Older mothers, obesity and a fear of childbirth are driving record numbers of caesareans, according to experts.
Last year almost 28 per cent of women who gave birth had a caesarean, a three-fold rise since the 1980s.
This included 12 per cent who had a planned caesarean – one in eight – the remainder had one as an emergency.
The figures from NHS Digital are the highest since records began in 1980.
They also show that only half of women who gave birth last year went into labour naturally, 55 per cent.
The remainder were either induced as doctors were worried they were late or had a planned caesarean.
Doctors said the trend was due to the rise in older and obese mothers who tend to have more complex labours.
Many of these women are advised to have planned caesareans to avoid life-threatening complications during the delivery.
But the figures also reflect the fact that rising numbers of women are choosing to have caesareans because they are so scared of having a natural childbirth.
Some had terrifying ordeals with their first baby and were in labour for several days on overcrowded maternity units.
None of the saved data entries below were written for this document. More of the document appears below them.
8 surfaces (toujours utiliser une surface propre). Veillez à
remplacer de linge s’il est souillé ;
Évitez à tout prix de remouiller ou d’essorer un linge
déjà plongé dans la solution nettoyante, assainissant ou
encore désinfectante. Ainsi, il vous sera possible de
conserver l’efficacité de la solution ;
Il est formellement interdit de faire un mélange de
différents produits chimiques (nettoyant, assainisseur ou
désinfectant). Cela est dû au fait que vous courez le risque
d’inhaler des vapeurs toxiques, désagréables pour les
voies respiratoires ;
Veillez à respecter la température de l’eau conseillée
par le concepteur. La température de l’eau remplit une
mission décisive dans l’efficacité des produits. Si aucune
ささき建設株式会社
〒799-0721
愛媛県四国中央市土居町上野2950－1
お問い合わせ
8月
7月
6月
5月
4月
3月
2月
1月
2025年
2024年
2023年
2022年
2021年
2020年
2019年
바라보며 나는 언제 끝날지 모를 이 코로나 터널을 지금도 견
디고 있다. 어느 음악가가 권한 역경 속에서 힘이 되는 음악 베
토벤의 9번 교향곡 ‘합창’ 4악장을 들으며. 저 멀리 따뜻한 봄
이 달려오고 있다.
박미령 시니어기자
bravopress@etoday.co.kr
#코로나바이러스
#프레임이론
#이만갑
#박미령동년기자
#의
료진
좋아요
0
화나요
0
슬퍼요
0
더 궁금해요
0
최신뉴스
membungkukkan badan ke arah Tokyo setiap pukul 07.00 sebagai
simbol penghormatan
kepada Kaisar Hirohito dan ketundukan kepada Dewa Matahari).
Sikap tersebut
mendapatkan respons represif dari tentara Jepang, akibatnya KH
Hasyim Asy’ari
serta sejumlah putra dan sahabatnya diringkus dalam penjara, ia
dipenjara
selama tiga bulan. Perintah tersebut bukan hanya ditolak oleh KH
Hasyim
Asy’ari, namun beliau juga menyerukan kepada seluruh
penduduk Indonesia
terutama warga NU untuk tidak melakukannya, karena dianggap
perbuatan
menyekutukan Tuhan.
Denise Van Outen was so affected by the traumatic experiences of her family and friends that she decided not to risk a natural birth.
The actress and presenter, 43, chose to have a caesarean with her daughter Betsy, now seven, whom she raises with ex-husband Lee Mead.
‘My sister had two very traumatic births that ended in an emergency C-section and it put the fear of God in me,’ she said. ‘And when I got pregnant, I was so stressed.
‘I went for an elective caesarean because my mum almost died giving birth, I saw what my sister went through and I was so scared.’
Her best friend was also rushed to hospital after complications in a home birth.
On ITV’s Loose Women show in August, Miss Van Outen also told how she still felt guilty for not trying for a natural birth.
In 2011 the health watchdog Nice acknowledged this fear and issued new guidelines stating hospitals were obliged to offer these women caesareans.
Shortly before this guidance was introduced some hospitals were reporting a 40 per cent increase in the numbers of women asking for the procedure in one year.
Edward Morris, spokesman for the Royal College of Obstetricians and Gynaecologists, said: ‘These figures reflect the increasing number of complex births due to rising maternal age and obesity, together with more women with pre-existing medical conditions having babies.
‘Together these factors increase the risk of miscarriage, stillbirth and a more complicated labour, resulting in medical interventions such as the need for planned or emergency caesarean sections, instrumental vaginal deliveries and induced labours.’
The figures show that 12.1 per cent of women had a planned or ‘elective’ caesarean in 2016/17, up from 11.5 per cent in 2015/17 .
In 2006/7 the proportion was 9.5 per cent and in 1980 just 4 per cent.
Only 55 per cent of women in 2016/17 went into labour spontaneously, the remainder had caesareans, were induced or there was no data.
The National Childbirth Trust, (NCT), the UK’s largest parenting charity, said women were being induced too quickly when they could have waited.
Women are normally induced if they go beyond two weeks past their due date although it varies between hospitals.
Abi Wood, from the NCT, said: ‘While it can feel frustrating to go past a due date, this is only an estimated time.
‘Pregnant women can always talk to their midwives about options including the risks and benefits to them and their babies of inductions, caesareans and waiting longer for spontaneous labour.’
There will be a lot of people in the operating room.
The anaesthetic (usually a single needle in the back that works within 5 to 10 minutes) can drop your blood pressure, give you “the shakes” and you can feel sick – not good when you are lying flat on your back.
You feel movement, and in a small number of women the block is incomplete, that is, uyou feel pain or sharp tugging and have to be put to sleep.
The recovery time is longer than a vaginal birth (a few more days,) and you have to stay in the hospital for at least 24 hours afterwards compared to six hours after a vaginal delivery.
The scar is numb for many months but does eventually heal completely so you are unaware of it.
In a planned (elective) situation, you have more control over events.
You know the date in advance and can plan.
They are quick (usually less than 45 minutes in total) and most doctors let you see the baby being delivered and take pictures.
Your scar is neat and in a part of your body that you don’t use much.
You have pain relief for the delivery and afterwards.
You don’t have trauma to your vagina (birth canal) and thus sex will feel the same afterwards.
At least 10 per cent of women who have a vaginal delivery will have some form of damage to bowel and bladder function, which may take many years to become evident.